* [GOAL OF THE EXERCISE]:
Make an exact copy of the listing below. Pictures stay out of it.

* [DATA FOR PROCESSING]:
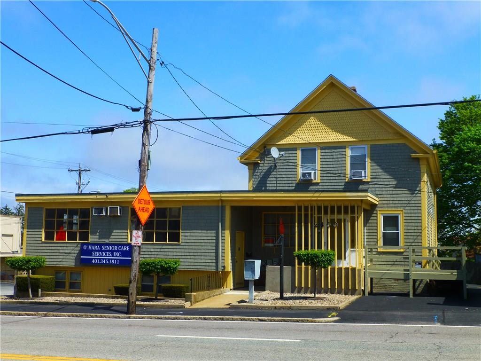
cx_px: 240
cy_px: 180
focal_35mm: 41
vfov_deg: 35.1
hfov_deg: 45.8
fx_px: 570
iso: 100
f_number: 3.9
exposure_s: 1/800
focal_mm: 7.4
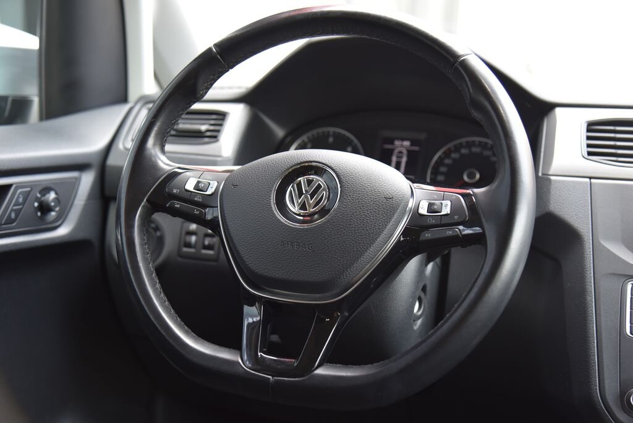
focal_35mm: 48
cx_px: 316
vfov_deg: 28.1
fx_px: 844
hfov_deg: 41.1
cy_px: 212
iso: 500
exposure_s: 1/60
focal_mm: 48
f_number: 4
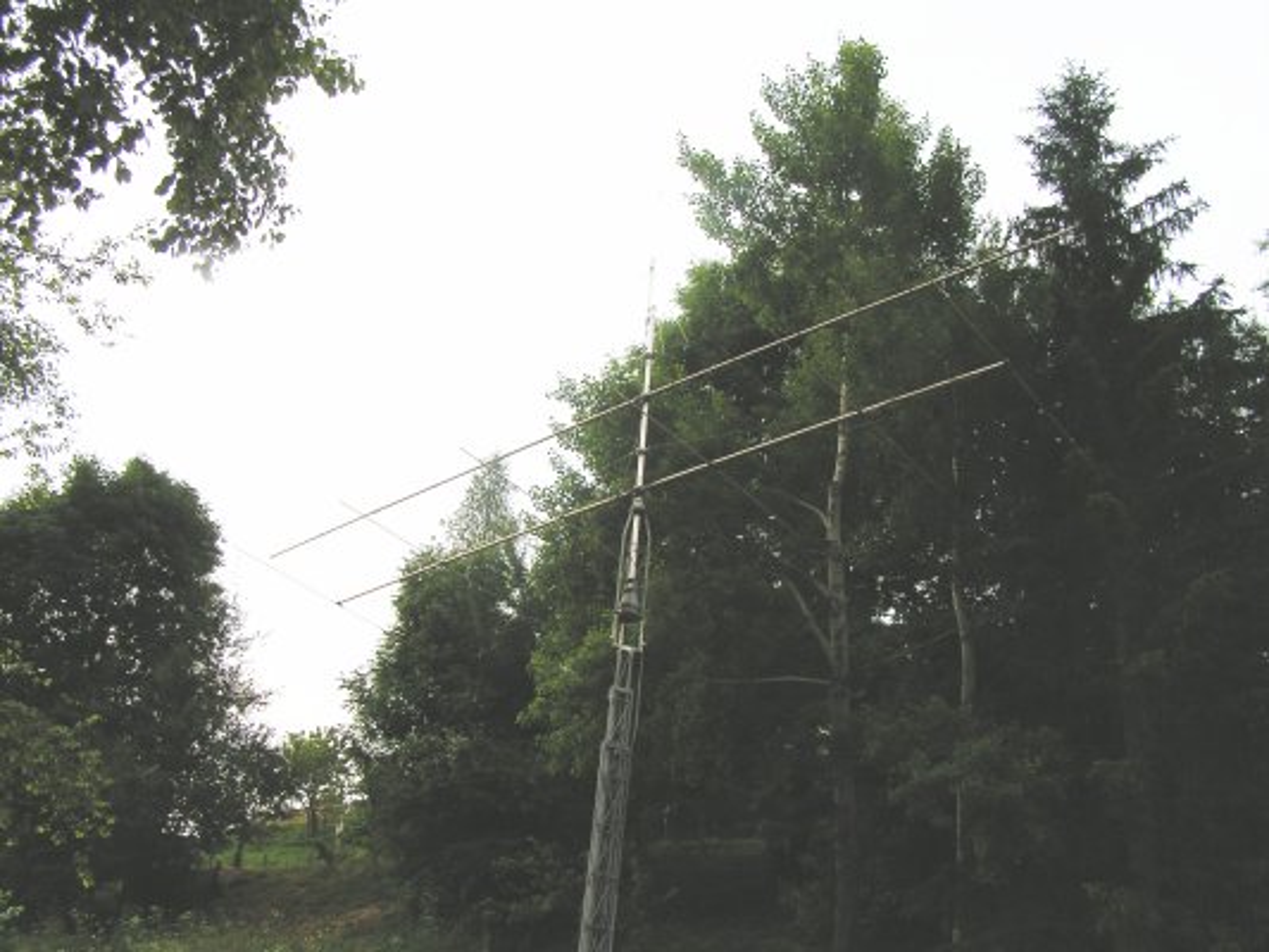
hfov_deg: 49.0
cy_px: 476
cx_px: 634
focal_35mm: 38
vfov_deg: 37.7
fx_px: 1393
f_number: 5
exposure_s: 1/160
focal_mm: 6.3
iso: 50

* [SOLUTION FOR THIS EXERCISE]:
cx_px: 240
cy_px: 180
focal_35mm: 41
vfov_deg: 35.1
hfov_deg: 45.8
fx_px: 570
iso: 100
f_number: 3.9
exposure_s: 1/800
focal_mm: 7.4
focal_35mm: 48
cx_px: 316
vfov_deg: 28.1
fx_px: 844
hfov_deg: 41.1
cy_px: 212
iso: 500
exposure_s: 1/60
focal_mm: 48
f_number: 4
hfov_deg: 49.0
cy_px: 476
cx_px: 634
focal_35mm: 38
vfov_deg: 37.7
fx_px: 1393
f_number: 5
exposure_s: 1/160
focal_mm: 6.3
iso: 50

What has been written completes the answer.